- Читайте же! - учтиво поторопил его аббат Радульфус.
Делать нечего. Голос Герлуина сделался хриплым, но говорил субприор ясно, возможно, даже громче обычного, так как это стоило ему неимоверных усилий.
- Тринадцатая глава евангелия от Луки, стих двадцать седьмой: "...говорю вам: не знаю вас, откуда вы; отойдите от меня, все делатели неправды". - Герлуин поднял голову, лицо его было серым от гнева, он резко захлопнул книгу и стал озираться на окружавших его людей, представившихся ему неким частоколом, прорваться через который он может, лишь принеся кого-нибудь в жертву. - Самым бесстыдным образом я был введен в заблуждение и обманут. Святая Уинифред ясно указала мне на мою вину, ибо я доверился лжецу и вору. Стало быть, вовсе не по ее воле, не по ее повелению брат Тутило - смею ли я теперь называть его братом? - выкрал ее и, что хуже того, дабы прикрыть свое преступление, вовлек в грех другую, ни в чем не повинную душу или даже убил того человека. Его преступление не просто воровство, но и богохульство, ибо с самого начала он намеренно лгал, утверждая, что имел откровение от святой Уинифред и лгал дальше, громоздя одну ложь на другую. Теперь же святая Уинифред дала мне ясно понять все его злодейство и показала, что ее странствие с момента похищения имело целью одно - вернуться туда, откуда ее взяли. Отец аббат, я отказываюсь от всех своих претензий с печалью и смирением. Мне жаль, ибо святая Уинифред вполне могла бы снизойти к горестям Рамсейской обители, но мы не имеем на нее никаких прав. Я признаю это со слезами и прошу у нее прощения.
Прощения для себя!

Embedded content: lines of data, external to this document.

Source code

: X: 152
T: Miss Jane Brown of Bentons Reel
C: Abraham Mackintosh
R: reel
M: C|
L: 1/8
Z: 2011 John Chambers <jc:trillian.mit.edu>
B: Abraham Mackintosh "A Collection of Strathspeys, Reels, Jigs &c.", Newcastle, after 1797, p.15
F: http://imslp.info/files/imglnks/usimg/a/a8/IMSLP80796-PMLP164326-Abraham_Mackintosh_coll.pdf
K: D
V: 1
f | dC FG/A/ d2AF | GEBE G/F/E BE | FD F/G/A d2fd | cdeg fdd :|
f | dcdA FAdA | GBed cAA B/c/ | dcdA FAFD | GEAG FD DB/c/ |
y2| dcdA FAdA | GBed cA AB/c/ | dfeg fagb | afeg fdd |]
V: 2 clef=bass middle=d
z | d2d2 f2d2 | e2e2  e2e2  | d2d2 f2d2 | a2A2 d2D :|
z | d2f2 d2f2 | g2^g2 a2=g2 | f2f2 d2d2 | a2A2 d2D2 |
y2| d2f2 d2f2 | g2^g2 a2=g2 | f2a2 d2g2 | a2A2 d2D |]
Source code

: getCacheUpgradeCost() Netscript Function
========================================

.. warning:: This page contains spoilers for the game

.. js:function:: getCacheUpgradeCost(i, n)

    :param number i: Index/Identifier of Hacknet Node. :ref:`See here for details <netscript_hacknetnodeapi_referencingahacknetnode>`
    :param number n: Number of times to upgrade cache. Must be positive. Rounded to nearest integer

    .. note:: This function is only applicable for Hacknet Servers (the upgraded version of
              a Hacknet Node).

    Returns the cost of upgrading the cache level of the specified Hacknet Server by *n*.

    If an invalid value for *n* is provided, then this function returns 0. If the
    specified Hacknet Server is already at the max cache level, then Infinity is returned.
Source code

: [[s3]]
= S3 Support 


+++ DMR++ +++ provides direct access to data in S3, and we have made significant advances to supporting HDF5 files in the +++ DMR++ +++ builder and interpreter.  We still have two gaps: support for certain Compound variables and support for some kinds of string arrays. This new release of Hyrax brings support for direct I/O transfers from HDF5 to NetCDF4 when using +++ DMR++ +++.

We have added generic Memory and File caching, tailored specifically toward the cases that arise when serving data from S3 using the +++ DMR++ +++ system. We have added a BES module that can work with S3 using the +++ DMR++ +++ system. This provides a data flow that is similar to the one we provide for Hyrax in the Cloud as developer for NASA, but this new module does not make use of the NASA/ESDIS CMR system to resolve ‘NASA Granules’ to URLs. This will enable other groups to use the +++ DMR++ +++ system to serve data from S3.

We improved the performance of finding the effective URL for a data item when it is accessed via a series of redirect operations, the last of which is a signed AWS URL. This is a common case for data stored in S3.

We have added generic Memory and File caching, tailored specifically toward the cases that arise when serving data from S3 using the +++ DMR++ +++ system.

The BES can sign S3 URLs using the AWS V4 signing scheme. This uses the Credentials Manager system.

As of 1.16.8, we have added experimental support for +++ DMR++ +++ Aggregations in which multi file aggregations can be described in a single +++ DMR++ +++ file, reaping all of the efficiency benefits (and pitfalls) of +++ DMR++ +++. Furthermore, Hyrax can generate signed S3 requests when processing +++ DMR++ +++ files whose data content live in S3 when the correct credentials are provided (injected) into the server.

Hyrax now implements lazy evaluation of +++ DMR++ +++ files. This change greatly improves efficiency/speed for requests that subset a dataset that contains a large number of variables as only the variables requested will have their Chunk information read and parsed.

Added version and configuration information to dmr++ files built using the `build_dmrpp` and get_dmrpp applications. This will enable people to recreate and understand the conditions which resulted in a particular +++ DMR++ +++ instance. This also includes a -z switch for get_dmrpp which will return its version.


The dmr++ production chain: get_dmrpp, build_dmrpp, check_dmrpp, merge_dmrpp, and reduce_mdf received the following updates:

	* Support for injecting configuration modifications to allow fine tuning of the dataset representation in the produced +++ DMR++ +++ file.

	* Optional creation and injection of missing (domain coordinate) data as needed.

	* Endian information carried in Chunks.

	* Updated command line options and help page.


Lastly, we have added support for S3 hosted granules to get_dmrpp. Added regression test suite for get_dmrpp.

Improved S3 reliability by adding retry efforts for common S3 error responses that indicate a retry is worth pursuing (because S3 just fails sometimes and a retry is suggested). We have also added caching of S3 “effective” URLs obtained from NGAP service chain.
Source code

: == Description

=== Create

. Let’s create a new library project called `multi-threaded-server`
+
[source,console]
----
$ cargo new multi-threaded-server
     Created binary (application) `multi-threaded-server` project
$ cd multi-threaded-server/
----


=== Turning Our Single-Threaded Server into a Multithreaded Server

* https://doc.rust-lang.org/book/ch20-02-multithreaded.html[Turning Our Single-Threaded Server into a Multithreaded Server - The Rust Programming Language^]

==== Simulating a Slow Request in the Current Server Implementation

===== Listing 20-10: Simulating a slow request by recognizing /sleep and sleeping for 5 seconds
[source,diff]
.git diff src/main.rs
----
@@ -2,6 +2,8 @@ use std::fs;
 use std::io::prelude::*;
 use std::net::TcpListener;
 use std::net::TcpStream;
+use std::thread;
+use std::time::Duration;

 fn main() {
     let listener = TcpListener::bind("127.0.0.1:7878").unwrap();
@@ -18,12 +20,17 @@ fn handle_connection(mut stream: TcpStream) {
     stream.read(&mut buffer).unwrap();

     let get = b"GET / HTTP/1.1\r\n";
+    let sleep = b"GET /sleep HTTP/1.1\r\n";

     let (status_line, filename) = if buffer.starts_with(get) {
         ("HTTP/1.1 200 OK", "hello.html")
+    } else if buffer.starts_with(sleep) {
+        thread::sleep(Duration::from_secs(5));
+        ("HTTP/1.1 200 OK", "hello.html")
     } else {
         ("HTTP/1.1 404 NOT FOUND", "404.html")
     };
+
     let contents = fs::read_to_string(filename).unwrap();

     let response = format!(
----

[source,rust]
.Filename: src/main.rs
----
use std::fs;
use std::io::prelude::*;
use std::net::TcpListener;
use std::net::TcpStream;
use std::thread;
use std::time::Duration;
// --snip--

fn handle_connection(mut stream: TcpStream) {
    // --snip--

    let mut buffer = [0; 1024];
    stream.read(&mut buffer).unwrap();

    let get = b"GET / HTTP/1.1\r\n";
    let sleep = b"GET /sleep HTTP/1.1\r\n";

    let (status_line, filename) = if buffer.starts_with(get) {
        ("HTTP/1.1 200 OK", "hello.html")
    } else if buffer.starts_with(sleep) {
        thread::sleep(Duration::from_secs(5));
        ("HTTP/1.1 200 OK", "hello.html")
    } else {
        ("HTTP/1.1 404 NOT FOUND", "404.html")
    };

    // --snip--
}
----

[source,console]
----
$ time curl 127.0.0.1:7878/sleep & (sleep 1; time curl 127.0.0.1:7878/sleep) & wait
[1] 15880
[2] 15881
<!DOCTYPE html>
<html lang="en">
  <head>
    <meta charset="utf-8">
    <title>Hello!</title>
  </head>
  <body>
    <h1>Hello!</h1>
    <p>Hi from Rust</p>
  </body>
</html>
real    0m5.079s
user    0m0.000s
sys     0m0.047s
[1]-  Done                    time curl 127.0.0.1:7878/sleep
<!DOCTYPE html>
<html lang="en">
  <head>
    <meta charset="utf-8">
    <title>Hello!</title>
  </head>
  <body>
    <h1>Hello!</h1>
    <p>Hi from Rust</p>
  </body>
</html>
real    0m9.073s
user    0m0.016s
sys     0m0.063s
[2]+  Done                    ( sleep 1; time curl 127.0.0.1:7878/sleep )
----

Разумеется, не для бедного парнишки, что спит сейчас в каменном карцере. Не видать ему прощения, если отдать его на волю Герлуина. Каждый гран смирения и каждая крупица вины, признанные сейчас Герлуином, грозой обрушатся на голову несчастного Тутило, тем более жестокой, дабы выставить Герлуина невинной жертвой обмана, человеком глубокой веры, которому не в чем упрекнуть себя.
- Постойте! - промолвил аббат Радульфус. - Судить еще рано. Обмануть себя ничуть не труднее, чем другого. Не стоит выдвигать обвинения, повинуясь порыву гнева. А кроме того, святая Уинифред еще не ответила Шрусбери.
"Вот именно, - подумал Кадфаэль. - Неизвестно еще, будет ли ее ответ нам лучше, чем ответ Рамсейской обители. А что, если именно здесь и сейчас она намерена раскрыть всю правду и сказать, что бывает в Шрусбери из чистого добросердечия и что в этом красивом ковчежце лежит на самом деле вовсе не она, а тело юноши, пошедшего на убийство, дабы добиться ее отправки в Шрусбери, который случайно погиб при обстоятельствах, дающих основания думать, что он исчез? То есть совершил преступление куда более тяжкое, нежели то, в каком обвиняют сейчас Тутило, содеянное им во благо Рамсейской обители? ". Со всем благоговением закапывая святую Уинифред в могилу, из которой ее извлекли, и запечатывая труп убийцы в приготовленном для нее гробу, Кадфаэль был уверен, да и сейчас не разуверился, в том, что исполняет ее волю, возвращая святую на ее желанное место успокоения. Отчего же не допустить того, что Тутило действовал точно так же?